• [Tarefas a realizar]:
1. Por favor, reproduza o trecho da resenha sobre educação libertária que começa com as palavras "Posteriormente esse debate" e termina com "do grande capital.".
2. Em uma a três frases, explique por que, segundo a resenha sobre educação libertária, as classes proprietárias precisam criar aparelhos.
3. Complete a resenha sobre educação libertária, continuando a partir do ponto em que o texto para.

• [Texto de origem]:

* * * * * * *

História e resistência da educação libertária no Brasil, de Marcelo Luiz Costa e Carlos Bauer. São Paulo

Amazon Independently published, 2021

Autores

DOI:

https://doi.org/10.5585/cpg.v23n1.26610

Palavras-chave:

Educação, História da Educação, Ciência Politica

Resumo

História e Resistência da Educação Libertária no Brasil, traz em suas 196 páginas, 6 capítulos que de maneira envolvente, apresenta ao leitor uma potente reflexão sobre a educação libertária, caracterizando-a como polo de resistência aos avassaladores mecanismos de opressão, próprios do século XX. O interessante é que ao mesmo tempo em que apresenta os pilares conceituais daquilo que se convencionou chamar de Educação Libertária, os autores estabelecem um diálogo crítico, com o processo de implementação de um acanhado sistema escolar, que com todos os dilemas, se estabelece 100 anos depois.

Mais que isso, o livro tem uma linguagem bem acessível, especialmente se o leitor deseja aprofundar os debates sobre a caracterização da escolar como um espaço de reprodução ou emancipação, e/ou as duas coisas ao mesmo tempo. É uma excelente opção, para quem pretende se apropriar das reflexões acerca da história do movimento operário no início do século XX, bem como entender as ideias pedagógicas e o processo inicial de implementação do sistema escola brasileiro.

No primeiro capítulo, o leitor terá uma inquietante discussão sobre o papel da educação na sociedade. Utilizando-se de pensadores como Platão e, em especial Durkheim, os autores demonstram o papel da educação como um dos agentes de coesão social e socialização dos indivíduos, afinal, os processos educativos, estatais ou não, se inserem tal qual a família, justiça, ideologia, religião e órgãos repressores, em componentes dos elementos que constrangem, limitam e condicionam homens e mulheres consolidando uma suposta estabilidade social.

Posteriormente esse debate é aprofundado analisando os mecanismos de reprodução da sociedade capitalista. Bebendo nas fontes de Althusser e Bourdieu, os proponentes do texto explicitam como esse modo de produção cria as estruturas e mecanismos para a sua reprodução, organizando uma sociabilidade alicerçada na propriedade privada, bem como na replicação das relações de exploração. Esses processos, no entanto, não ocorrem sem contradições, de tal sorte, que as classes proprietárias necessitam criar aparelhos com vistas a naturalização do rito civilizatório burguês. A escola compõe esse conjunto de aparatos que vislumbram um certo equilíbrio, conforto e estabilidade. É, portanto, confrontado aqui, o ideário que propaga a escola como um equalizador das relações sociais, ideologia bastante difundida atualmente, especialmente pelos liberais e porta vozes do grande capital.

* * * * * * *

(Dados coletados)

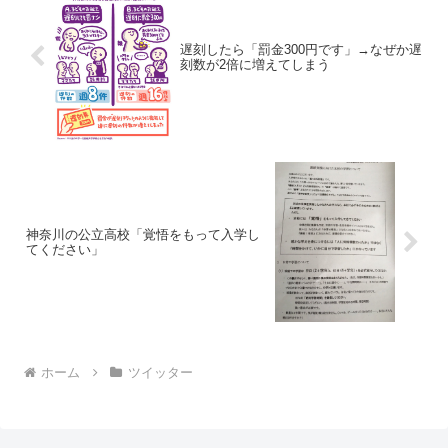
遅刻したら「罰金300円です」→なぜか遅
刻数が2倍に増えてしまう
神奈川の公立高校「覚悟をもって入学し
てください」
ホーム
ツイッター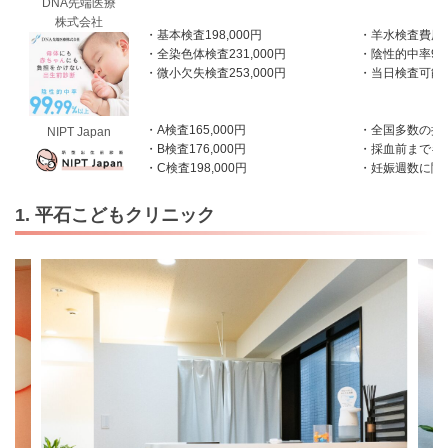
DNA先端医療
株式会社
・基本検査198,000円
・羊水検査費用
・全染色体検査231,000円
・陰性的中率99
・微小欠失検査253,000円
・当日検査可能
・A検査165,000円
・全国多数の提
NIPT Japan
・B検査176,000円
・採血前までキ
・C検査198,000円
・妊娠週数に関
1. 平石こどもクリニック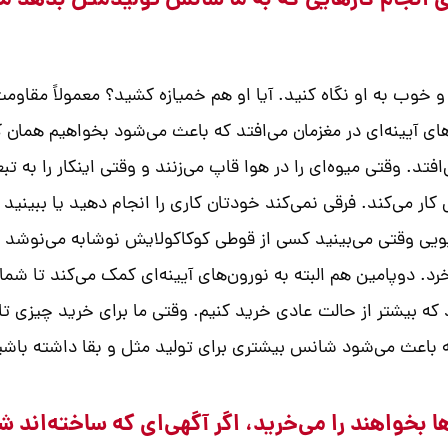
 انجام کارهایی که به ما شانس تولیدمثل بدهد مشت
وب به او نگاه کنید. آیا او هم خمیازه کشید؟ معمولاً مقاومت د
یینه‌ای در مغزمان می‌افتد که باعث می‌شود بخواهیم همان کاری
فتد. وقتی میوه‌ای را در هوا قاپ می‌زنند و وقتی اینکار را به
ر می‌کند. فرقی نمی‌کند خودتان کاری را انجام دهید یا ببینید
 وقتی می‌بینید کسی از قوطی کوکاکولایش نوشابه می‌نوشد یا
رد. دوپامین هم البته به نورون‌های آیینه‌ای کمک می‌کند تا شم
 که بیشتر از حالت عادی خرید کنیم. وقتی ما برای خرید چیزی تا
 که باعث می‌شود شانس بیشتری برای تولید مثل و بقا داشته باش
بخواهند را می‌خرید، اگر آگهی‌ای که ساخته‌اند شما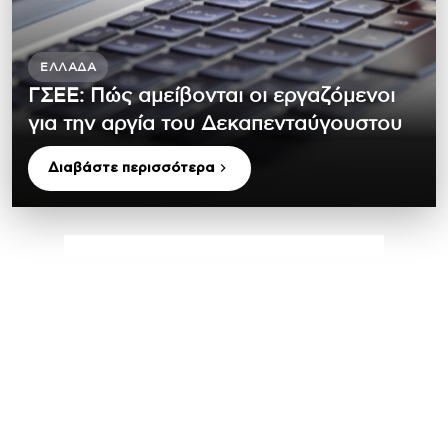
ΕΛΛΆΔΑ
ΓΣΕΕ: Πώς αμείβονται οι εργαζόμενοι
για την αργία του Δεκαπενταύγουστου
Διαβάστε περισσότερα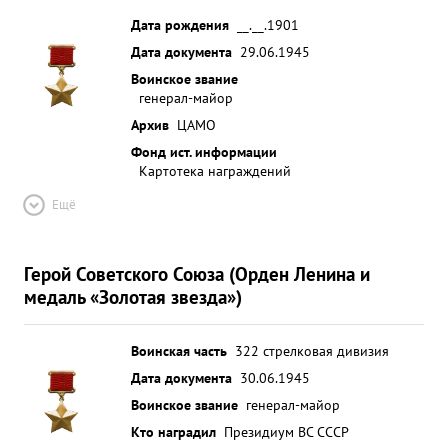
Дата рождения
__.__.1901
Дата документа
29.06.1945
Воинское звание
генерал-майор
Архив
ЦАМО
Фонд ист. информации
Картотека награждений
Ещё
Герой Советского Союза (Орден Ленина и
медаль «Золотая звезда»)
Воинская часть
322 стрелковая дивизия
Дата документа
30.06.1945
Воинское звание
генерал-майор
Кто наградил
Президиум ВС СССР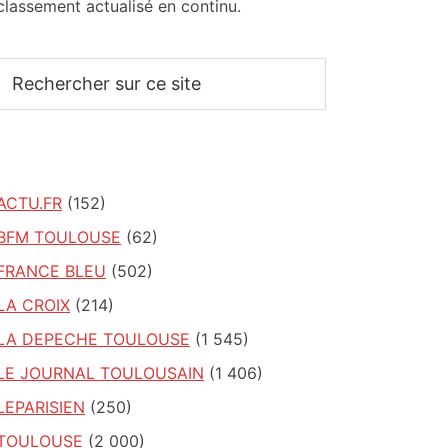
classement actualisé en continu.
Rechercher
sur
ce
site
ACTU.FR
(152)
BFM TOULOUSE
(62)
FRANCE BLEU
(502)
LA CROIX
(214)
LA DEPECHE TOULOUSE
(1 545)
LE JOURNAL TOULOUSAIN
(1 406)
LEPARISIEN
(250)
TOULOUSE
(2 000)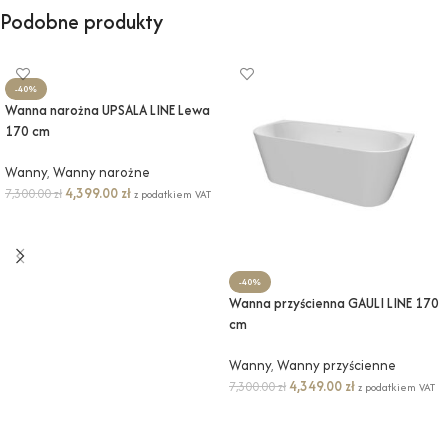
Podobne produkty
-40%
Wanna narożna UPSALA LINE Lewa
170 cm
Wanny
,
Wanny narożne
4,399.00
zł
7,300.00
zł
z podatkiem VAT
DODAJ DO KOSZYKA
-40%
Wanna przyścienna GAULI LINE 170
cm
Wanny
,
Wanny przyścienne
4,349.00
zł
7,300.00
zł
z podatkiem VAT
DODAJ DO KOSZYKA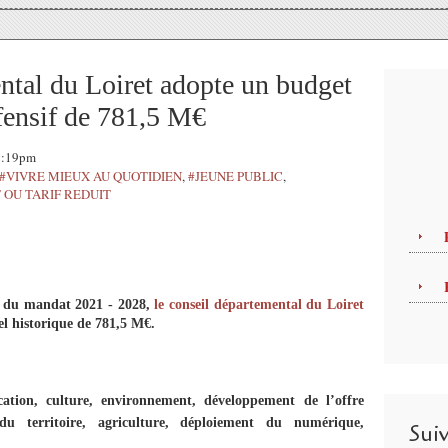
ntal du Loiret adopte un budget
fensif de 781,5 M€
22:19pm
#VIVRE MIEUX AU QUOTIDIEN
,
#JEUNE PUBLIC
,
 OU TARIF REDUIT
e du mandat 2021 - 2028,
le conseil départemental du Loiret
l historique de 781,5 M€.
cation, culture, environnement, développement de l’offre
 du territoire, agriculture, déploiement du numérique,
Sui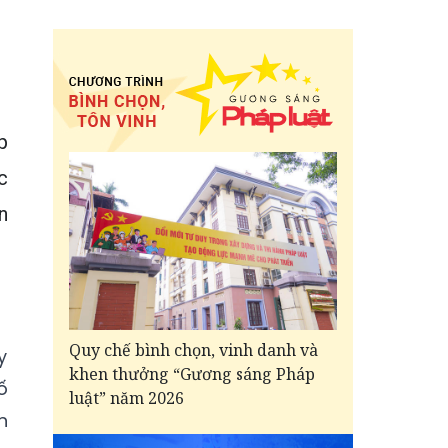
p
c
n
Quy chế bình chọn, vinh danh và
y
khen thưởng “Gương sáng Pháp
ố
luật” năm 2026
n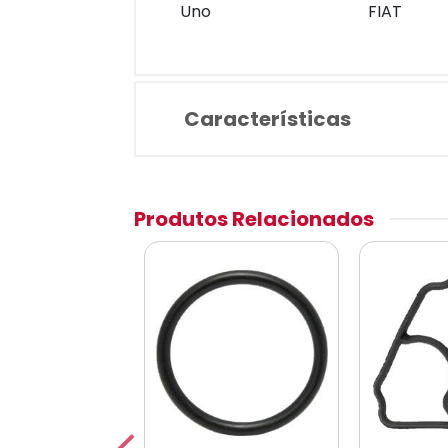
Uno
FIAT
Características
Produtos Relacionados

* * * * * * *

• [Respostas do exercício]:
1.
Posteriormente esse debate é aprofundado analisando os mecanismos de reprodução da sociedade capitalista. Bebendo nas fontes de Althusser e Bourdieu, os proponentes do texto explicitam como esse modo de produção cria as estruturas e mecanismos para a sua reprodução, organizando uma sociabilidade alicerçada na propriedade privada, bem como na replicação das relações de exploração. Esses processos, no entanto, não ocorrem sem contradições, de tal sorte, que as classes proprietárias necessitam criar aparelhos com vistas a naturalização do rito civilizatório burguês. A escola compõe esse conjunto de aparatos que vislumbram um certo equilíbrio, conforto e estabilidade. É, portanto, confrontado aqui, o ideário que propaga a escola como um equalizador das relações sociais, ideologia bastante difundida atualmente, especialmente pelos liberais e porta vozes do grande capital.

2. Os processos de reprodução da sociedade capitalista não ocorrem sem contradições. Por isso, as classes proprietárias precisam criar aparelhos com vistas à naturalização do rito civilizatório burguês, e a escola compõe esse conjunto de aparatos.

3.
Na terceira parte do texto, encontramos um alertado, sobre a relevância de se pesquisar movimentos que surgem como resistência as contradições capitalistas e, almejam construir um mundo fundamentado em outras formas de sociabilidade. Nesse contexto, os autores destacam a educação e/ou escola Libertária como parte de um conjunto de iniciativas que ousaram, ao longo da conflituosa história brasileira, confrontar o status quo e lutar para construir um outro amanhã desejado, parafraseando um clássico do Genial Gonzaguinha.

Os libertários surgem nos flanges, galgando romper a chamada estabilidade social que constrói as pedagogias oficiais. Buscaram, sobretudo, pautar suas ideias e ações em um combo de princípios distantes das práxis burguesa, podemos mesmo dizer que urdiram uma “antipedagogia”, apontando a autonomia e autogestão como norte, recusando serem governados.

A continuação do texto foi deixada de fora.